Clustered Scheduling

RTEMS doesn’t force a single, global queue for all cores. Instead, it utilizes Clustered Scheduling. The system designer can partition cores into clusters (e.g., grouping cores that share an L2 cache into one cluster). High-priority tasks are scheduled only within their assigned cluster. This bounds thread migration to cores that share physical locality, eliminating catastrophic cache-thrashing across the entire SoC.

Task Processor Affinity

RTEMS allows developers to define Task Affinity. If a task interacts with a crypto-engine that is physically close to Core 0, or relies on an ARM PPI hardwired to Core 1, the developer can explicitly set the affinity of that task to only execute on that specific processor. The scheduler respects this core-localization, never migrating the task away from the hardware it needs.

Thread Pinning

Sometimes a task only needs local hardware for a fraction of a millisecond. RTEMS provides an internal mechanism called Thread Pinning (_Thread_Pin). A thread can temporarily pin itself to its current processor, ensuring that the scheduler will not migrate it during a critical section where it is manipulating per-processor data structures or local timers.

Interrupt Locks (Instead of Disabling Interrupts)

In uniprocessor systems, disabling local interrupts is a quick way to protect data. On SMP, disabling Core 0’s interrupts does nothing to stop Core 1. RTEMS replaces these legacy paradigms with Interrupt Locks, combining SMP ticket locks with local interrupt disabling. This allows safe atomic access to shared state without ignoring the reality of the multi-processor interrupt layout.

4. Where RTEMS Currently Lags (Limitations & Future Work)

As powerful as RTEMS is, it is important to understand where the framework’s multiprocessing capabilities currently lag behind bleeding-edge requirements or general-purpose OS counterparts:

No Dynamic Load Balancing in AMP: In RTEMS’s AMP implementation (the Multiprocessing Manager / MPCI), tasks cannot be dynamically migrated from an overloaded node to an idle node at runtime.
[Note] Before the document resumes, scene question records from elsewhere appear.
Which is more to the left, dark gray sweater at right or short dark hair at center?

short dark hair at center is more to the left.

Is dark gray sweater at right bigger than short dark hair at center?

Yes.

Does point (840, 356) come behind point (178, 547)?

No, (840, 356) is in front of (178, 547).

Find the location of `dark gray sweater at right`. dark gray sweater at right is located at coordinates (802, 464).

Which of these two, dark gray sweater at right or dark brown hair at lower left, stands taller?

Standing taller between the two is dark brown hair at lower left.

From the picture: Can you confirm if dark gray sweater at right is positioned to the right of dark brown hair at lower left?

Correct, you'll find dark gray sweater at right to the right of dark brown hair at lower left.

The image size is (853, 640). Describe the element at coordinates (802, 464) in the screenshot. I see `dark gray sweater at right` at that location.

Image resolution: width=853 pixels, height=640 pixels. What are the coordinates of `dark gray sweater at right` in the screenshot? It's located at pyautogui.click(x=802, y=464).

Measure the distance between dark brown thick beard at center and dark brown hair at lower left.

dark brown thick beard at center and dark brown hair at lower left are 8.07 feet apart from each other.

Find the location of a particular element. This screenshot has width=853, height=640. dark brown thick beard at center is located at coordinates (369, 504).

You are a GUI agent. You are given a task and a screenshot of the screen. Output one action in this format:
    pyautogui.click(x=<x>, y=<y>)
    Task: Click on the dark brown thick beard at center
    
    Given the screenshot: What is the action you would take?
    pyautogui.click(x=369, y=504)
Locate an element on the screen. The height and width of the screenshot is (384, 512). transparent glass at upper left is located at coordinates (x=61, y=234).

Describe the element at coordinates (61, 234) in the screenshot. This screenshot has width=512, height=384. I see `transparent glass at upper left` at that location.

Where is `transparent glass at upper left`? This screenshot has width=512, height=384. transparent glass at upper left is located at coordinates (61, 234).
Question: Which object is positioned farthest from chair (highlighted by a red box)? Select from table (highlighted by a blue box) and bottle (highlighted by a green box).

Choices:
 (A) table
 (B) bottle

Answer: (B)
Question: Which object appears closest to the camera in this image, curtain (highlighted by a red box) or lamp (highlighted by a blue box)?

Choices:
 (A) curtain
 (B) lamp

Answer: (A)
The distribution of tasks to processors must be completely mapped out during the application design phase.
Arbitrary Processor Affinity is a Proof-of-Concept: While task affinity works for basic pinning, the RTEMS scheduler that supports arbitrary mathematical subsets of processor affinities is still officially considered a proof-of-concept implementation.
Scaling Beyond 32 Cores: The default global fixed-priority scheduler in RTEMS SMP is optimized for up to 32 processors. While RTEMS has experimental support for structures like MCS locks (which scale better across massive NUMA systems with 64+ cores), massive-scale NUMA is not yet the out-of-the-box standard.

Conclusion

The “Core-Localized Hardware Problem” proves that true Symmetry is largely a software abstraction floating on top of asymmetric silicon. While AMP systems accept this asymmetry by physically dividing the software, RTEMS SMP empowers developers to use modern Multiprocessing intelligently. By utilizing Clustered Scheduling and Task Affinity, RTEMS allows you to reap all the throughput benefits of SMP without abandoning the hard real-time determinism demanded by core-localized hardware.

TL;DR

The Hardware Problem: Real silicon is rarely perfectly symmetric. Some hardware (like a crypto-engine, Private Peripheral Interrupts, or private L1 caches) is physically hard-wired to a specific core.
The SMP Flaw: If an OS forces a task to seamlessly migrate to any idle core, it leaves localized hardware behind or destroys its private cache.
The RTEMS Solution: Instead of purely splitting the OS physically (AMP), RTEMS guarantees real-time localization by utilizing Clustered Scheduling arrays, explicit Task Affinity binding, and temporary Thread Pinning.